The Effects of Age and Sex of Megakaryocyte Secreted Factors on Endothelial Cell Growth and Function

Abstract

With an aging population, the risk of fractures and compromised healing increases. Angiogenesis and vasculogenesis are impaired with aging. Vascularization at the callus plays a significant role in bone healing, and we have previously shown the important role ofmegakaryocytes (MKs) in regulating bone healing. Notably, MK-derived conditioned media (CM) contains factors known to promote angiogenesis. Whether differences exist with aging and/or based on sex was the primary focus of this study.
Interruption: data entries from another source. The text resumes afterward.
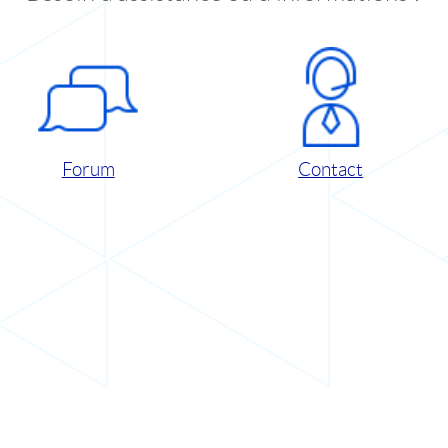
Forum
Contact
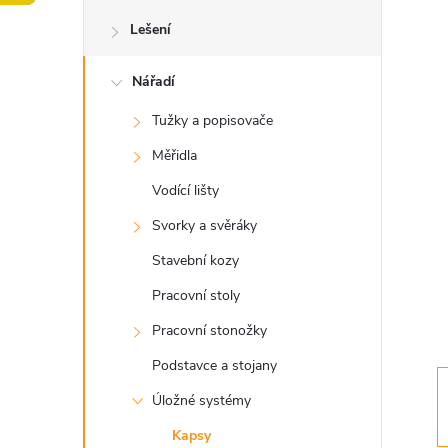
o
Lešení
s
Nářadí
t
Tužky a popisovače
r
Měřidla
a
Vodící lišty
Svorky a svěráky
n
Stavební kozy
n
Pracovní stoly
Pracovní stonožky
í
Podstavce a stojany
p
Úložné systémy
Kapsy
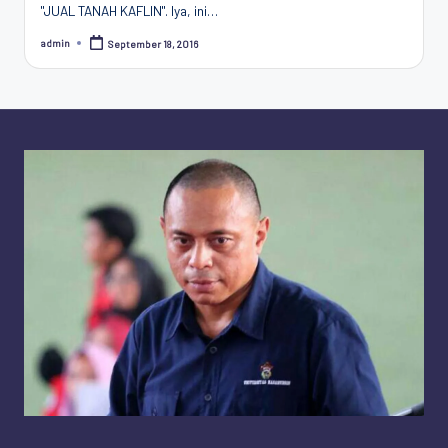
"JUAL TANAH KAFLIN". Iya, ini…
Penggiat
Komunitas
admin
September 18, 2016
Posted
Akademik
by
Diplomasi
Kota
Indonesia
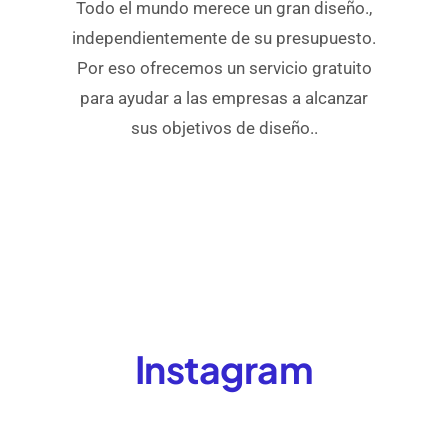
Todo el mundo merece un gran diseño.,
independientemente de su presupuesto.
Por eso ofrecemos un servicio gratuito
para ayudar a las empresas a alcanzar
sus objetivos de diseño..
Instagram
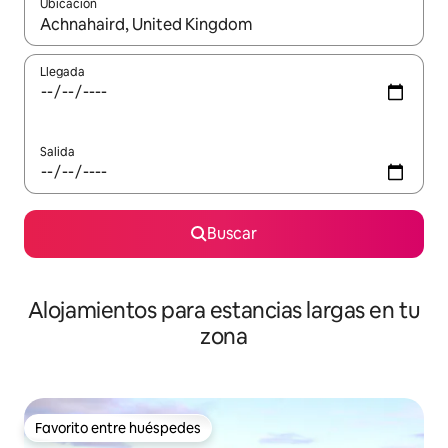
Ubicación
Cuando los resultados estén disponibles, podrás navegar usando l
Llegada
Salida
Buscar
Alojamientos para estancias largas en tu
zona
Favorito entre huéspedes
Favorito entre huéspedes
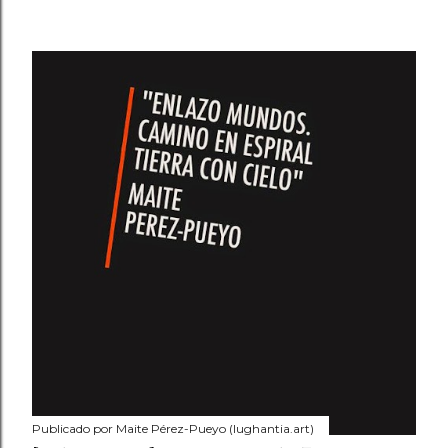
Publicado por
Maite Pérez-Pueyo (lughantia.art)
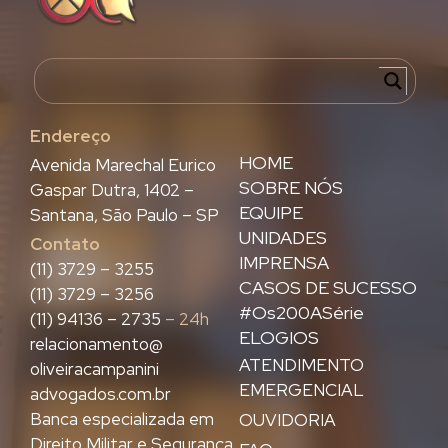
Endereço
HOME
Avenida Marechal Eurico
SOBRE NÓS
Gaspar Dutra, 1402 –
EQUIPE
Santana, São Paulo – SP
UNIDADES
Contato
IMPRENSA
(11) 3729 – 3255
CASOS DE SUCESSO
(11) 3729 – 3256
#Os200ASérie
(11) 94136 – 2735
– 24h
ELOGIOS
relacionamento@
ATENDIMENTO
oliveiracampanini
EMERGENCIAL
advogados.com.br
Banca especializada em
OUVIDORIA
Direito Militar e Segurança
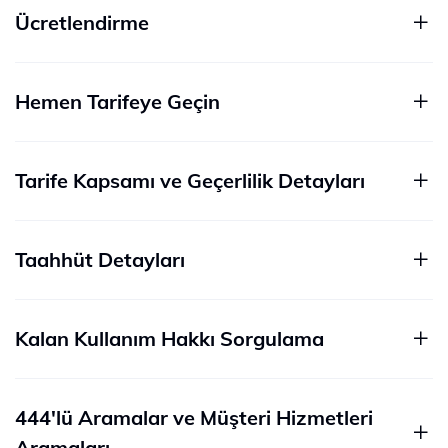
Ücretlendirme
Hemen Tarifeye Geçin
Tarife Kapsamı ve Geçerlilik Detayları
Taahhüt Detayları
Kalan Kullanım Hakkı Sorgulama
444'lü Aramalar ve Müşteri Hizmetleri
Aramaları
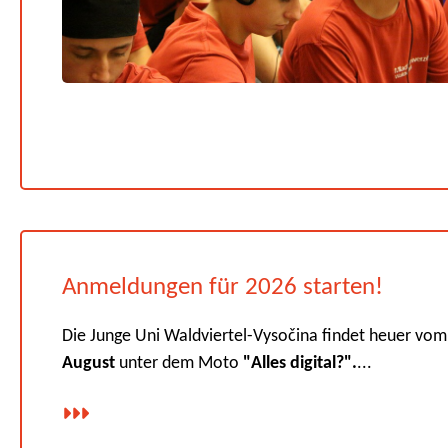
Anmeldungen für 2026 starten!
Die Junge Uni Waldviertel-Vysočina findet heuer vo
August
unter dem Moto
"Alles digital?".
...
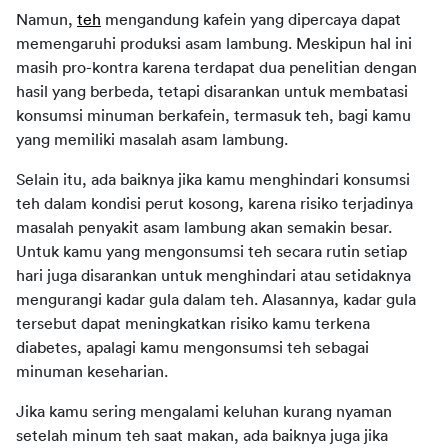
Namun, 
teh
 mengandung kafein yang dipercaya dapat 
memengaruhi produksi asam lambung. Meskipun hal ini 
masih pro-kontra karena terdapat dua penelitian dengan 
hasil yang berbeda, tetapi disarankan untuk membatasi 
konsumsi minuman berkafein, termasuk teh, bagi kamu 
yang memiliki masalah asam lambung.
Selain itu, ada baiknya jika kamu menghindari konsumsi 
teh dalam kondisi perut kosong, karena risiko terjadinya 
masalah penyakit asam lambung akan semakin besar. 
Untuk kamu yang mengonsumsi teh secara rutin setiap 
hari juga disarankan untuk menghindari atau setidaknya 
mengurangi kadar gula dalam teh. Alasannya, kadar gula 
tersebut dapat meningkatkan risiko kamu terkena 
diabetes, apalagi kamu mengonsumsi teh sebagai 
minuman keseharian.
Jika kamu sering mengalami keluhan kurang nyaman 
setelah minum teh saat makan, ada baiknya juga jika 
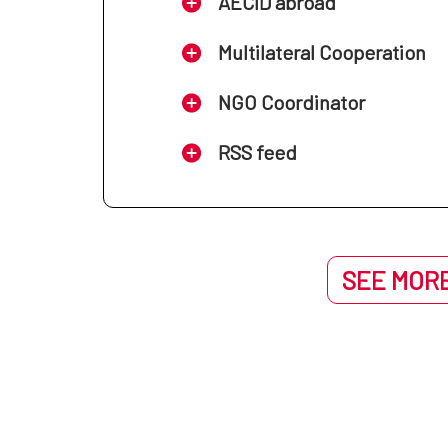
AECID abroad
Multilateral Cooperation
NGO Coordinator
RSS feed
SEE MORE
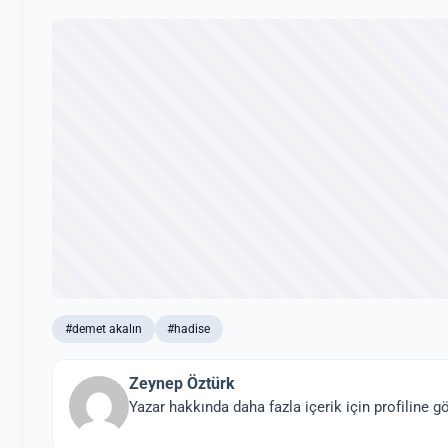
#demet akalın
#hadise
Zeynep Öztürk
Yazar hakkında daha fazla içerik için profiline gö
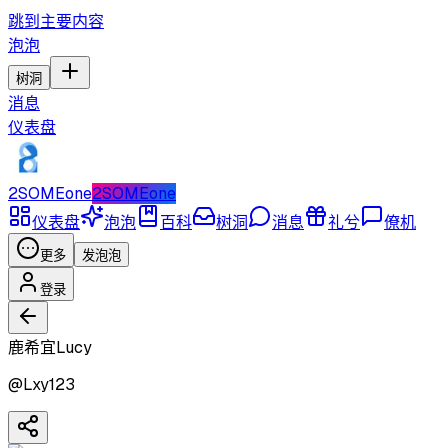
跳到主要内容
泡泡
树洞
消息
仪表盘
2SOMEone
2SOMEone
仪表盘
泡泡
百科
树洞
消息
礼兮
僚机
更多
发泡泡
登录
鹿希宜Lucy
@
Lxy123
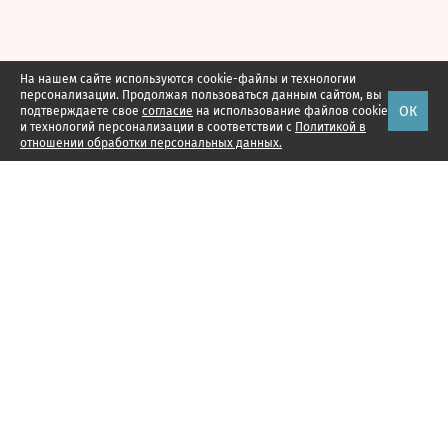
На нашем сайте используются cookie-файлы и технологии
персонализации. Продолжая пользоваться данным сайтом, вы
ОК
подтверждаете свое
согласие
на использование файлов cookie
и технологий персонализации в соответствии с
Политикой в
отношении обработки персональных данных.
Наши проекты
Подписка
Реклама
Справочник компаний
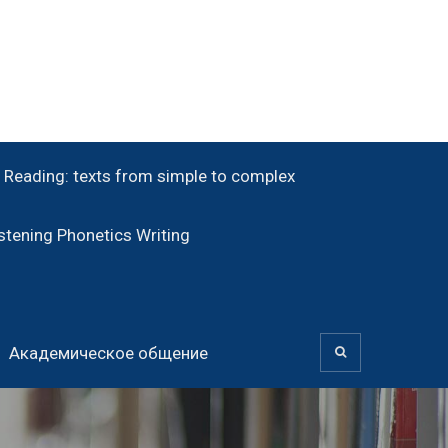
Reading: texts from simple to complex
tening Phonetics Writing
Академическое общение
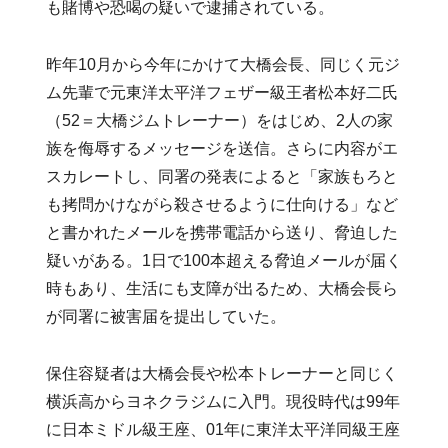
も賭博や恐喝の疑いで逮捕されている。
昨年10月から今年にかけて大橋会長、同じく元ジ
ム先輩で元東洋太平洋フェザー級王者松本好二氏
（52＝大橋ジムトレーナー）をはじめ、2人の家
族を侮辱するメッセージを送信。さらに内容がエ
スカレートし、同署の発表によると「家族もろと
も拷問かけながら殺させるように仕向ける」など
と書かれたメールを携帯電話から送り、脅迫した
疑いがある。1日で100本超える脅迫メールが届く
時もあり、生活にも支障が出るため、大橋会長ら
が同署に被害届を提出していた。
保住容疑者は大橋会長や松本トレーナーと同じく
横浜高からヨネクラジムに入門。現役時代は99年
に日本ミドル級王座、01年に東洋太平洋同級王座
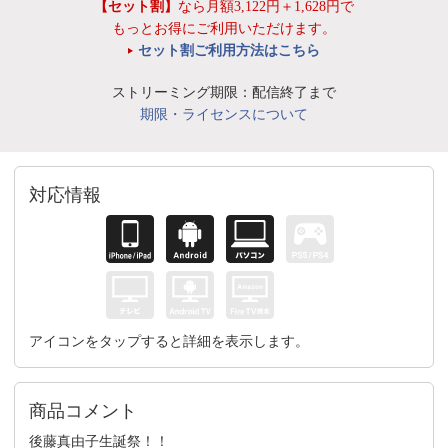
【セット割】
なら月額3,122円＋1,628円で
もっとお得にご利用いただけます。
セット割ご利用方法はこちら
ストリーミング期限：配信終了まで
期限・ライセンスについて
対応情報
アイコンをタップすると詳細を表示します。
商品コメント
後藤真由子生誕祭！！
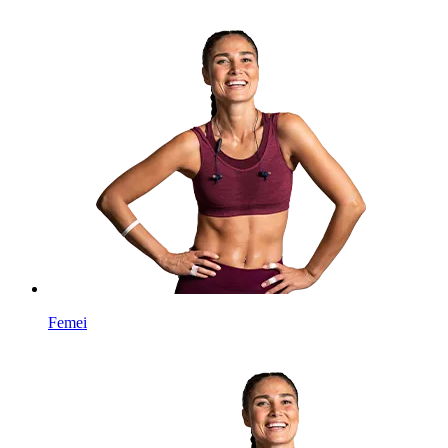
Femei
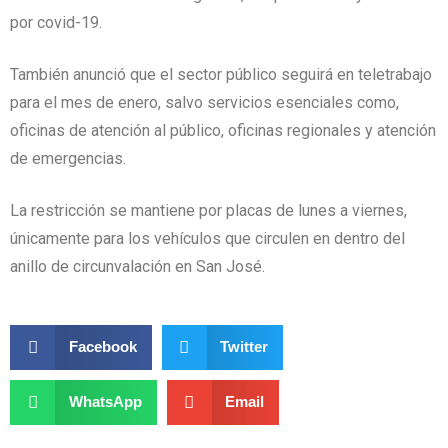
por covid-19.
También anunció que el sector público seguirá en teletrabajo
para el mes de enero, salvo servicios esenciales como,
oficinas de atención al público, oficinas regionales y atención
de emergencias.
La restricción se mantiene por placas de lunes a viernes,
únicamente para los vehículos que circulen en dentro del
anillo de circunvalación en San José.
Facebook
Twitter
WhatsApp
Email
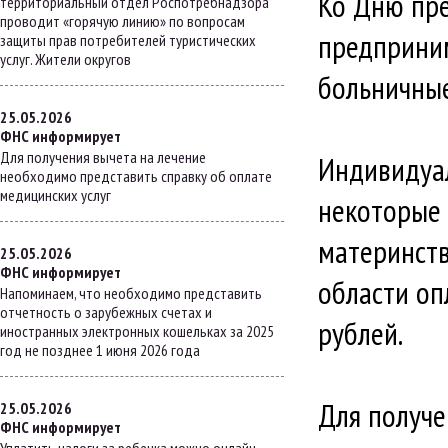
Ко Дню пре
территориальный отдел Роспотребнадзора
проводит «горячую линию» по вопросам
предприни
защиты прав потребителей туристических
услуг. Жители округов
больничные
25.05.2026
ФНС информирует
Для получения вычета на лечение
Индивидуал
необходимо представить справку об оплате
медицинских услуг
некоторые 
материнств
25.05.2026
ФНС информирует
области оп
Напоминаем, что необходимо представить
отчетность о зарубежных счетах и
рублей.
иностранных электронных кошельках за 2025
год не позднее 1 июня 2026 года
Для получе
25.05.2026
ФНС информирует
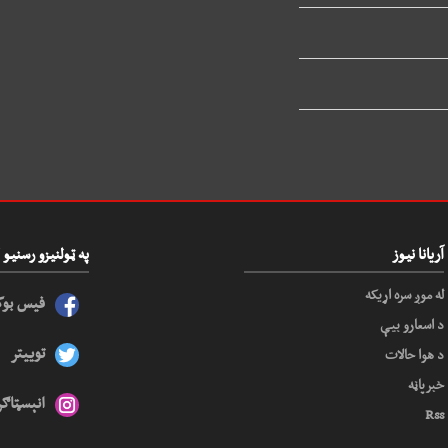
آریانا نیوز
په ټولنیزو رسنی
له موږ سره اړیکه
فیس بو
د اسعارو بیې
توییتر
د هوا حالات
خبرپاڼه
انېسټاګر
Rss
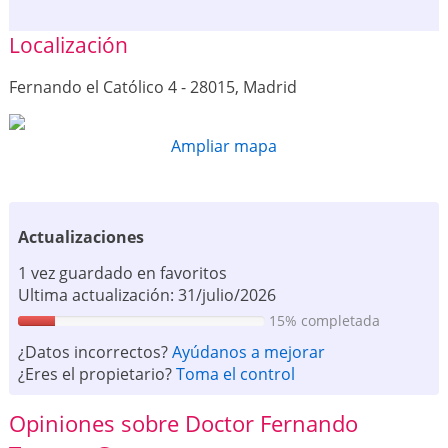
Localización
Fernando el Católico 4 - 28015, Madrid
Ampliar mapa
Actualizaciones
1 vez guardado en favoritos
Ultima actualización: 31/julio/2026
15% completada
¿Datos incorrectos?
Ayúdanos a mejorar
¿Eres el propietario?
Toma el control
Opiniones sobre Doctor Fernando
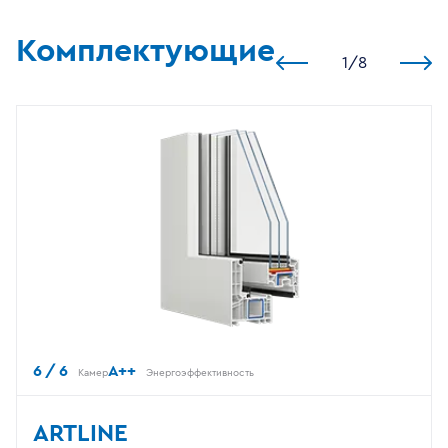
Комплектующие
1
/
8
6 / 6
A++
Камер
Энергоэффективность
ARTLINE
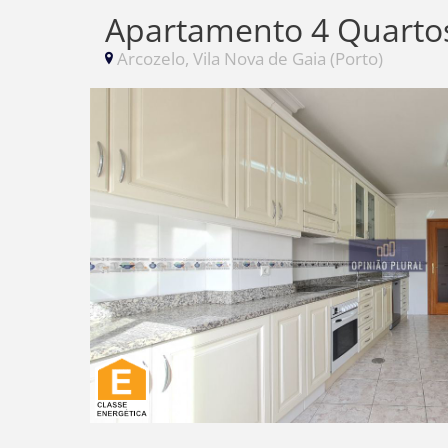
Apartamento 4 Quarto
Arcozelo, Vila Nova de Gaia (Porto)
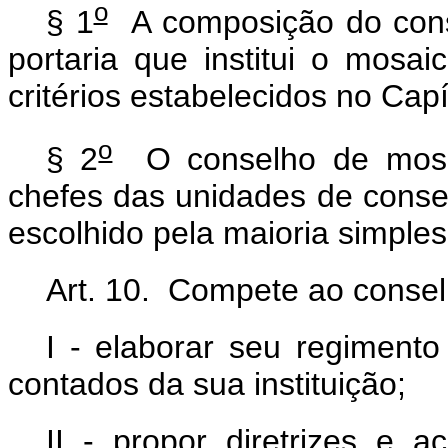
o
§ 1
A composição do cons
portaria que institui o mos
critérios estabelecidos no Cap
o
§ 2
O conselho de mosai
chefes das unidades de cons
escolhido pela maioria simpl
Art. 10. Compete ao conse
I - elaborar seu regimento
contados da sua instituição;
II - propor diretrizes e a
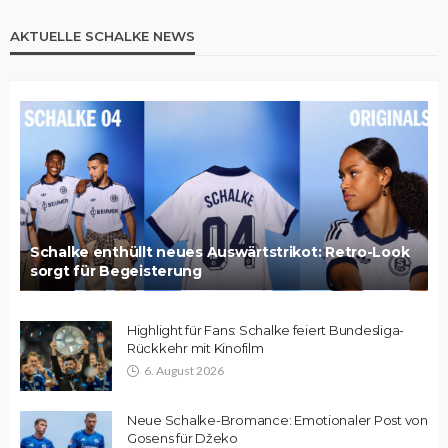
AKTUELLE SCHALKE NEWS
Schalke enthüllt neues Auswärtstrikot: Retro-Look
sorgt für Begeisterung
Highlight für Fans: Schalke feiert Bundesliga-
Rückkehr mit Kinofilm
6. August 2026
Neue Schalke-Bromance: Emotionaler Post von
Gosens für Džeko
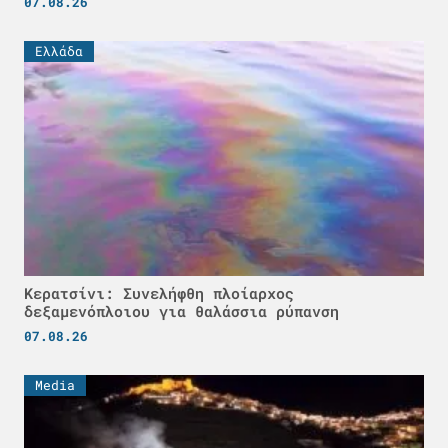
07.08.26
Ελλάδα
Κερατσίνι: Συνελήφθη πλοίαρχος
δεξαμενόπλοιου για θαλάσσια ρύπανση
07.08.26
Media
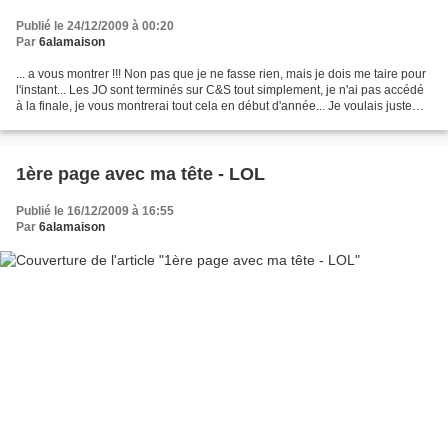
Publié le 24/12/2009 à 00:20
Par
6alamaison
... a vous montrer !!! Non pas que je ne fasse rien, mais je dois me taire pour
l'instant... Les JO sont terminés sur C&S tout simplement, je n'ai pas accédé
à la finale, je vous montrerai tout cela en début d'année... Je voulais juste
souhaiter un JOYEUX...
1ère page avec ma tête - LOL
Publié le 16/12/2009 à 16:55
Par
6alamaison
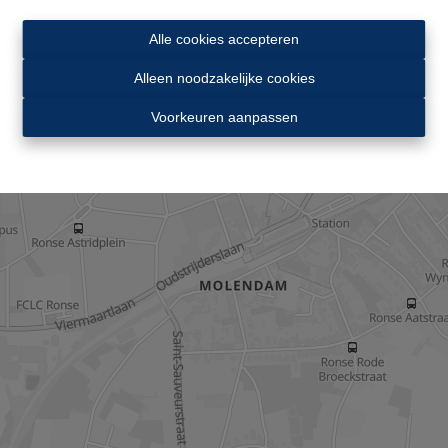
Alle cookies accepteren
Alleen noodzakelijke cookies
Voorkeuren aanpassen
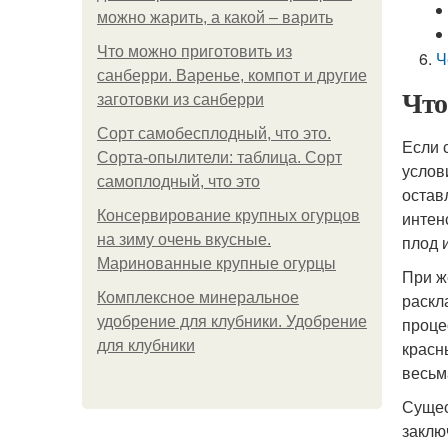
можно жарить, а какой – варить
Что можно приготовить из
Ч
санберри. Варенье, компот и другие
Что
заготовки из санберри
Сорт самобесплодный, что это.
Если 
Сорта-опылители: таблица. Сорт
услов
самоплодный, что это
остав
Консервирование крупных огурцов
интен
на зиму очень вкусные.
плод 
Маринованные крупные огурцы
При ж
Комплексное минеральное
раскл
удобрение для клубники. Удобрение
проце
для клубники
красн
весьм
Сущес
заклю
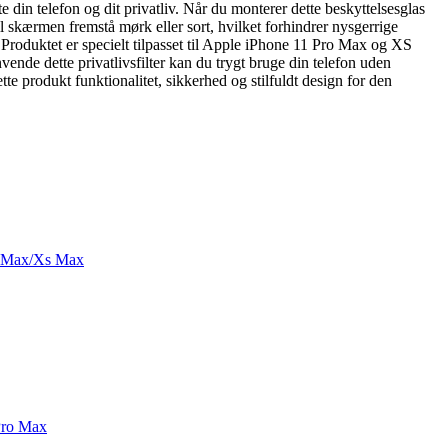
din telefon og dit privatliv. Når du monterer dette beskyttelsesglas
l skærmen fremstå mørk eller sort, hvilket forhindrer nysgerrige
 Produktet er specielt tilpasset til Apple iPhone 11 Pro Max og XS
ende dette privatlivsfilter kan du trygt bruge din telefon uden
e produkt funktionalitet, sikkerhed og stilfuldt design for den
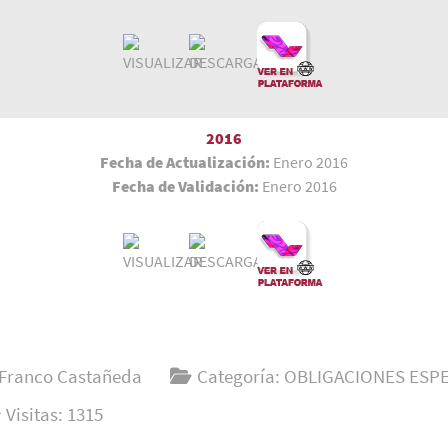
2016
Fecha de Actualización:
Enero 2016
Fecha de Validación:
Enero 2016
Franco Castañeda
Categoría:
OBLIGACIONES ESPE
Visitas: 1315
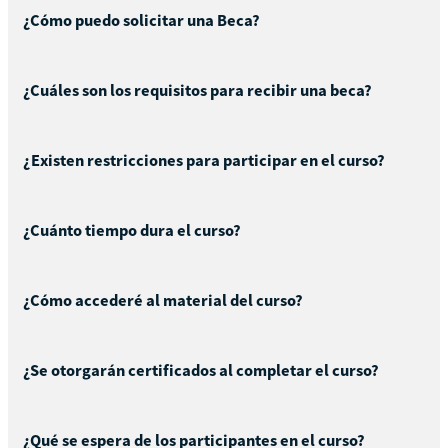
¿Cómo puedo solicitar una Beca?
¿Cuáles son los requisitos para recibir una beca?
¿Existen restricciones para participar en el curso?
¿Cuánto tiempo dura el curso?
¿Cómo accederé al material del curso?
¿Se otorgarán certificados al completar el curso?
¿Qué se espera de los participantes en el curso?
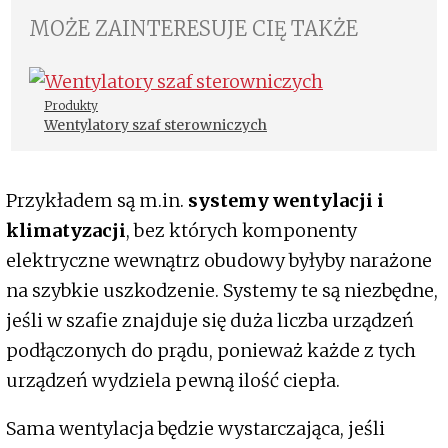
MOŻE ZAINTERESUJE CIĘ TAKŻE
Produkty
Wentylatory szaf sterowniczych
Przykładem są m.in.
systemy wentylacji i
klimatyzacji
, bez których komponenty
elektryczne wewnątrz obudowy byłyby narażone
na szybkie uszkodzenie. Systemy te są niezbędne,
jeśli w szafie znajduje się duża liczba urządzeń
podłączonych do prądu, ponieważ każde z tych
urządzeń wydziela pewną ilość ciepła.
Sama wentylacja będzie wystarczająca, jeśli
Here, we examined the effects of CM secreted from MKs derived from young (3-4-month-old) and aged (22-24-month-old) male and female C57BL/6J mice on bone marrow endothelial cell (BMEC) growth and function. Specifically, BMEC proliferation, vessel-like formation, wound/transwell migration, and RNA expression were examined. Both young and aged female MK CM saw a >65% increase in BMEC proliferation(p<0.001 and p<0.05, respectively). In addition, female MK CM, regardless of age, improved all four parameters of vessel-like formation by >115% (p<0.05). Likewise, young male MK CM increased vessel-like formation in all parameters by more than 160% (p<0.001). Although aged male MK CM resulted in higher vessel-like formation parameters, including significant >150% increases in the formation of nodes and meshes, 62% fewer vessel-like structures formed compared to that observed with young male MK CM treatment (p<0.05). Additionally, aged MK CM, irrespective of sex, improved transwell migration by over 2500% (p<0.01). On the other hand, aged female and male MK CM inhibited wound closure by 46% and 17%, respectively (p<0.05). RNA analysis found MK CM yielded significantly different levels of expression in CXCR4, CXCR2, CD36, CD74, PDGFRB, and TGFBRB not only relative to controls, but also between sexes and ages. Further testing to identify the mechanisms responsible for these age-associated differences may allow for novel treatment strategies to improve MK-mediated angiogenesis, vasculogenesis, and bone healing, particularly within the aging population.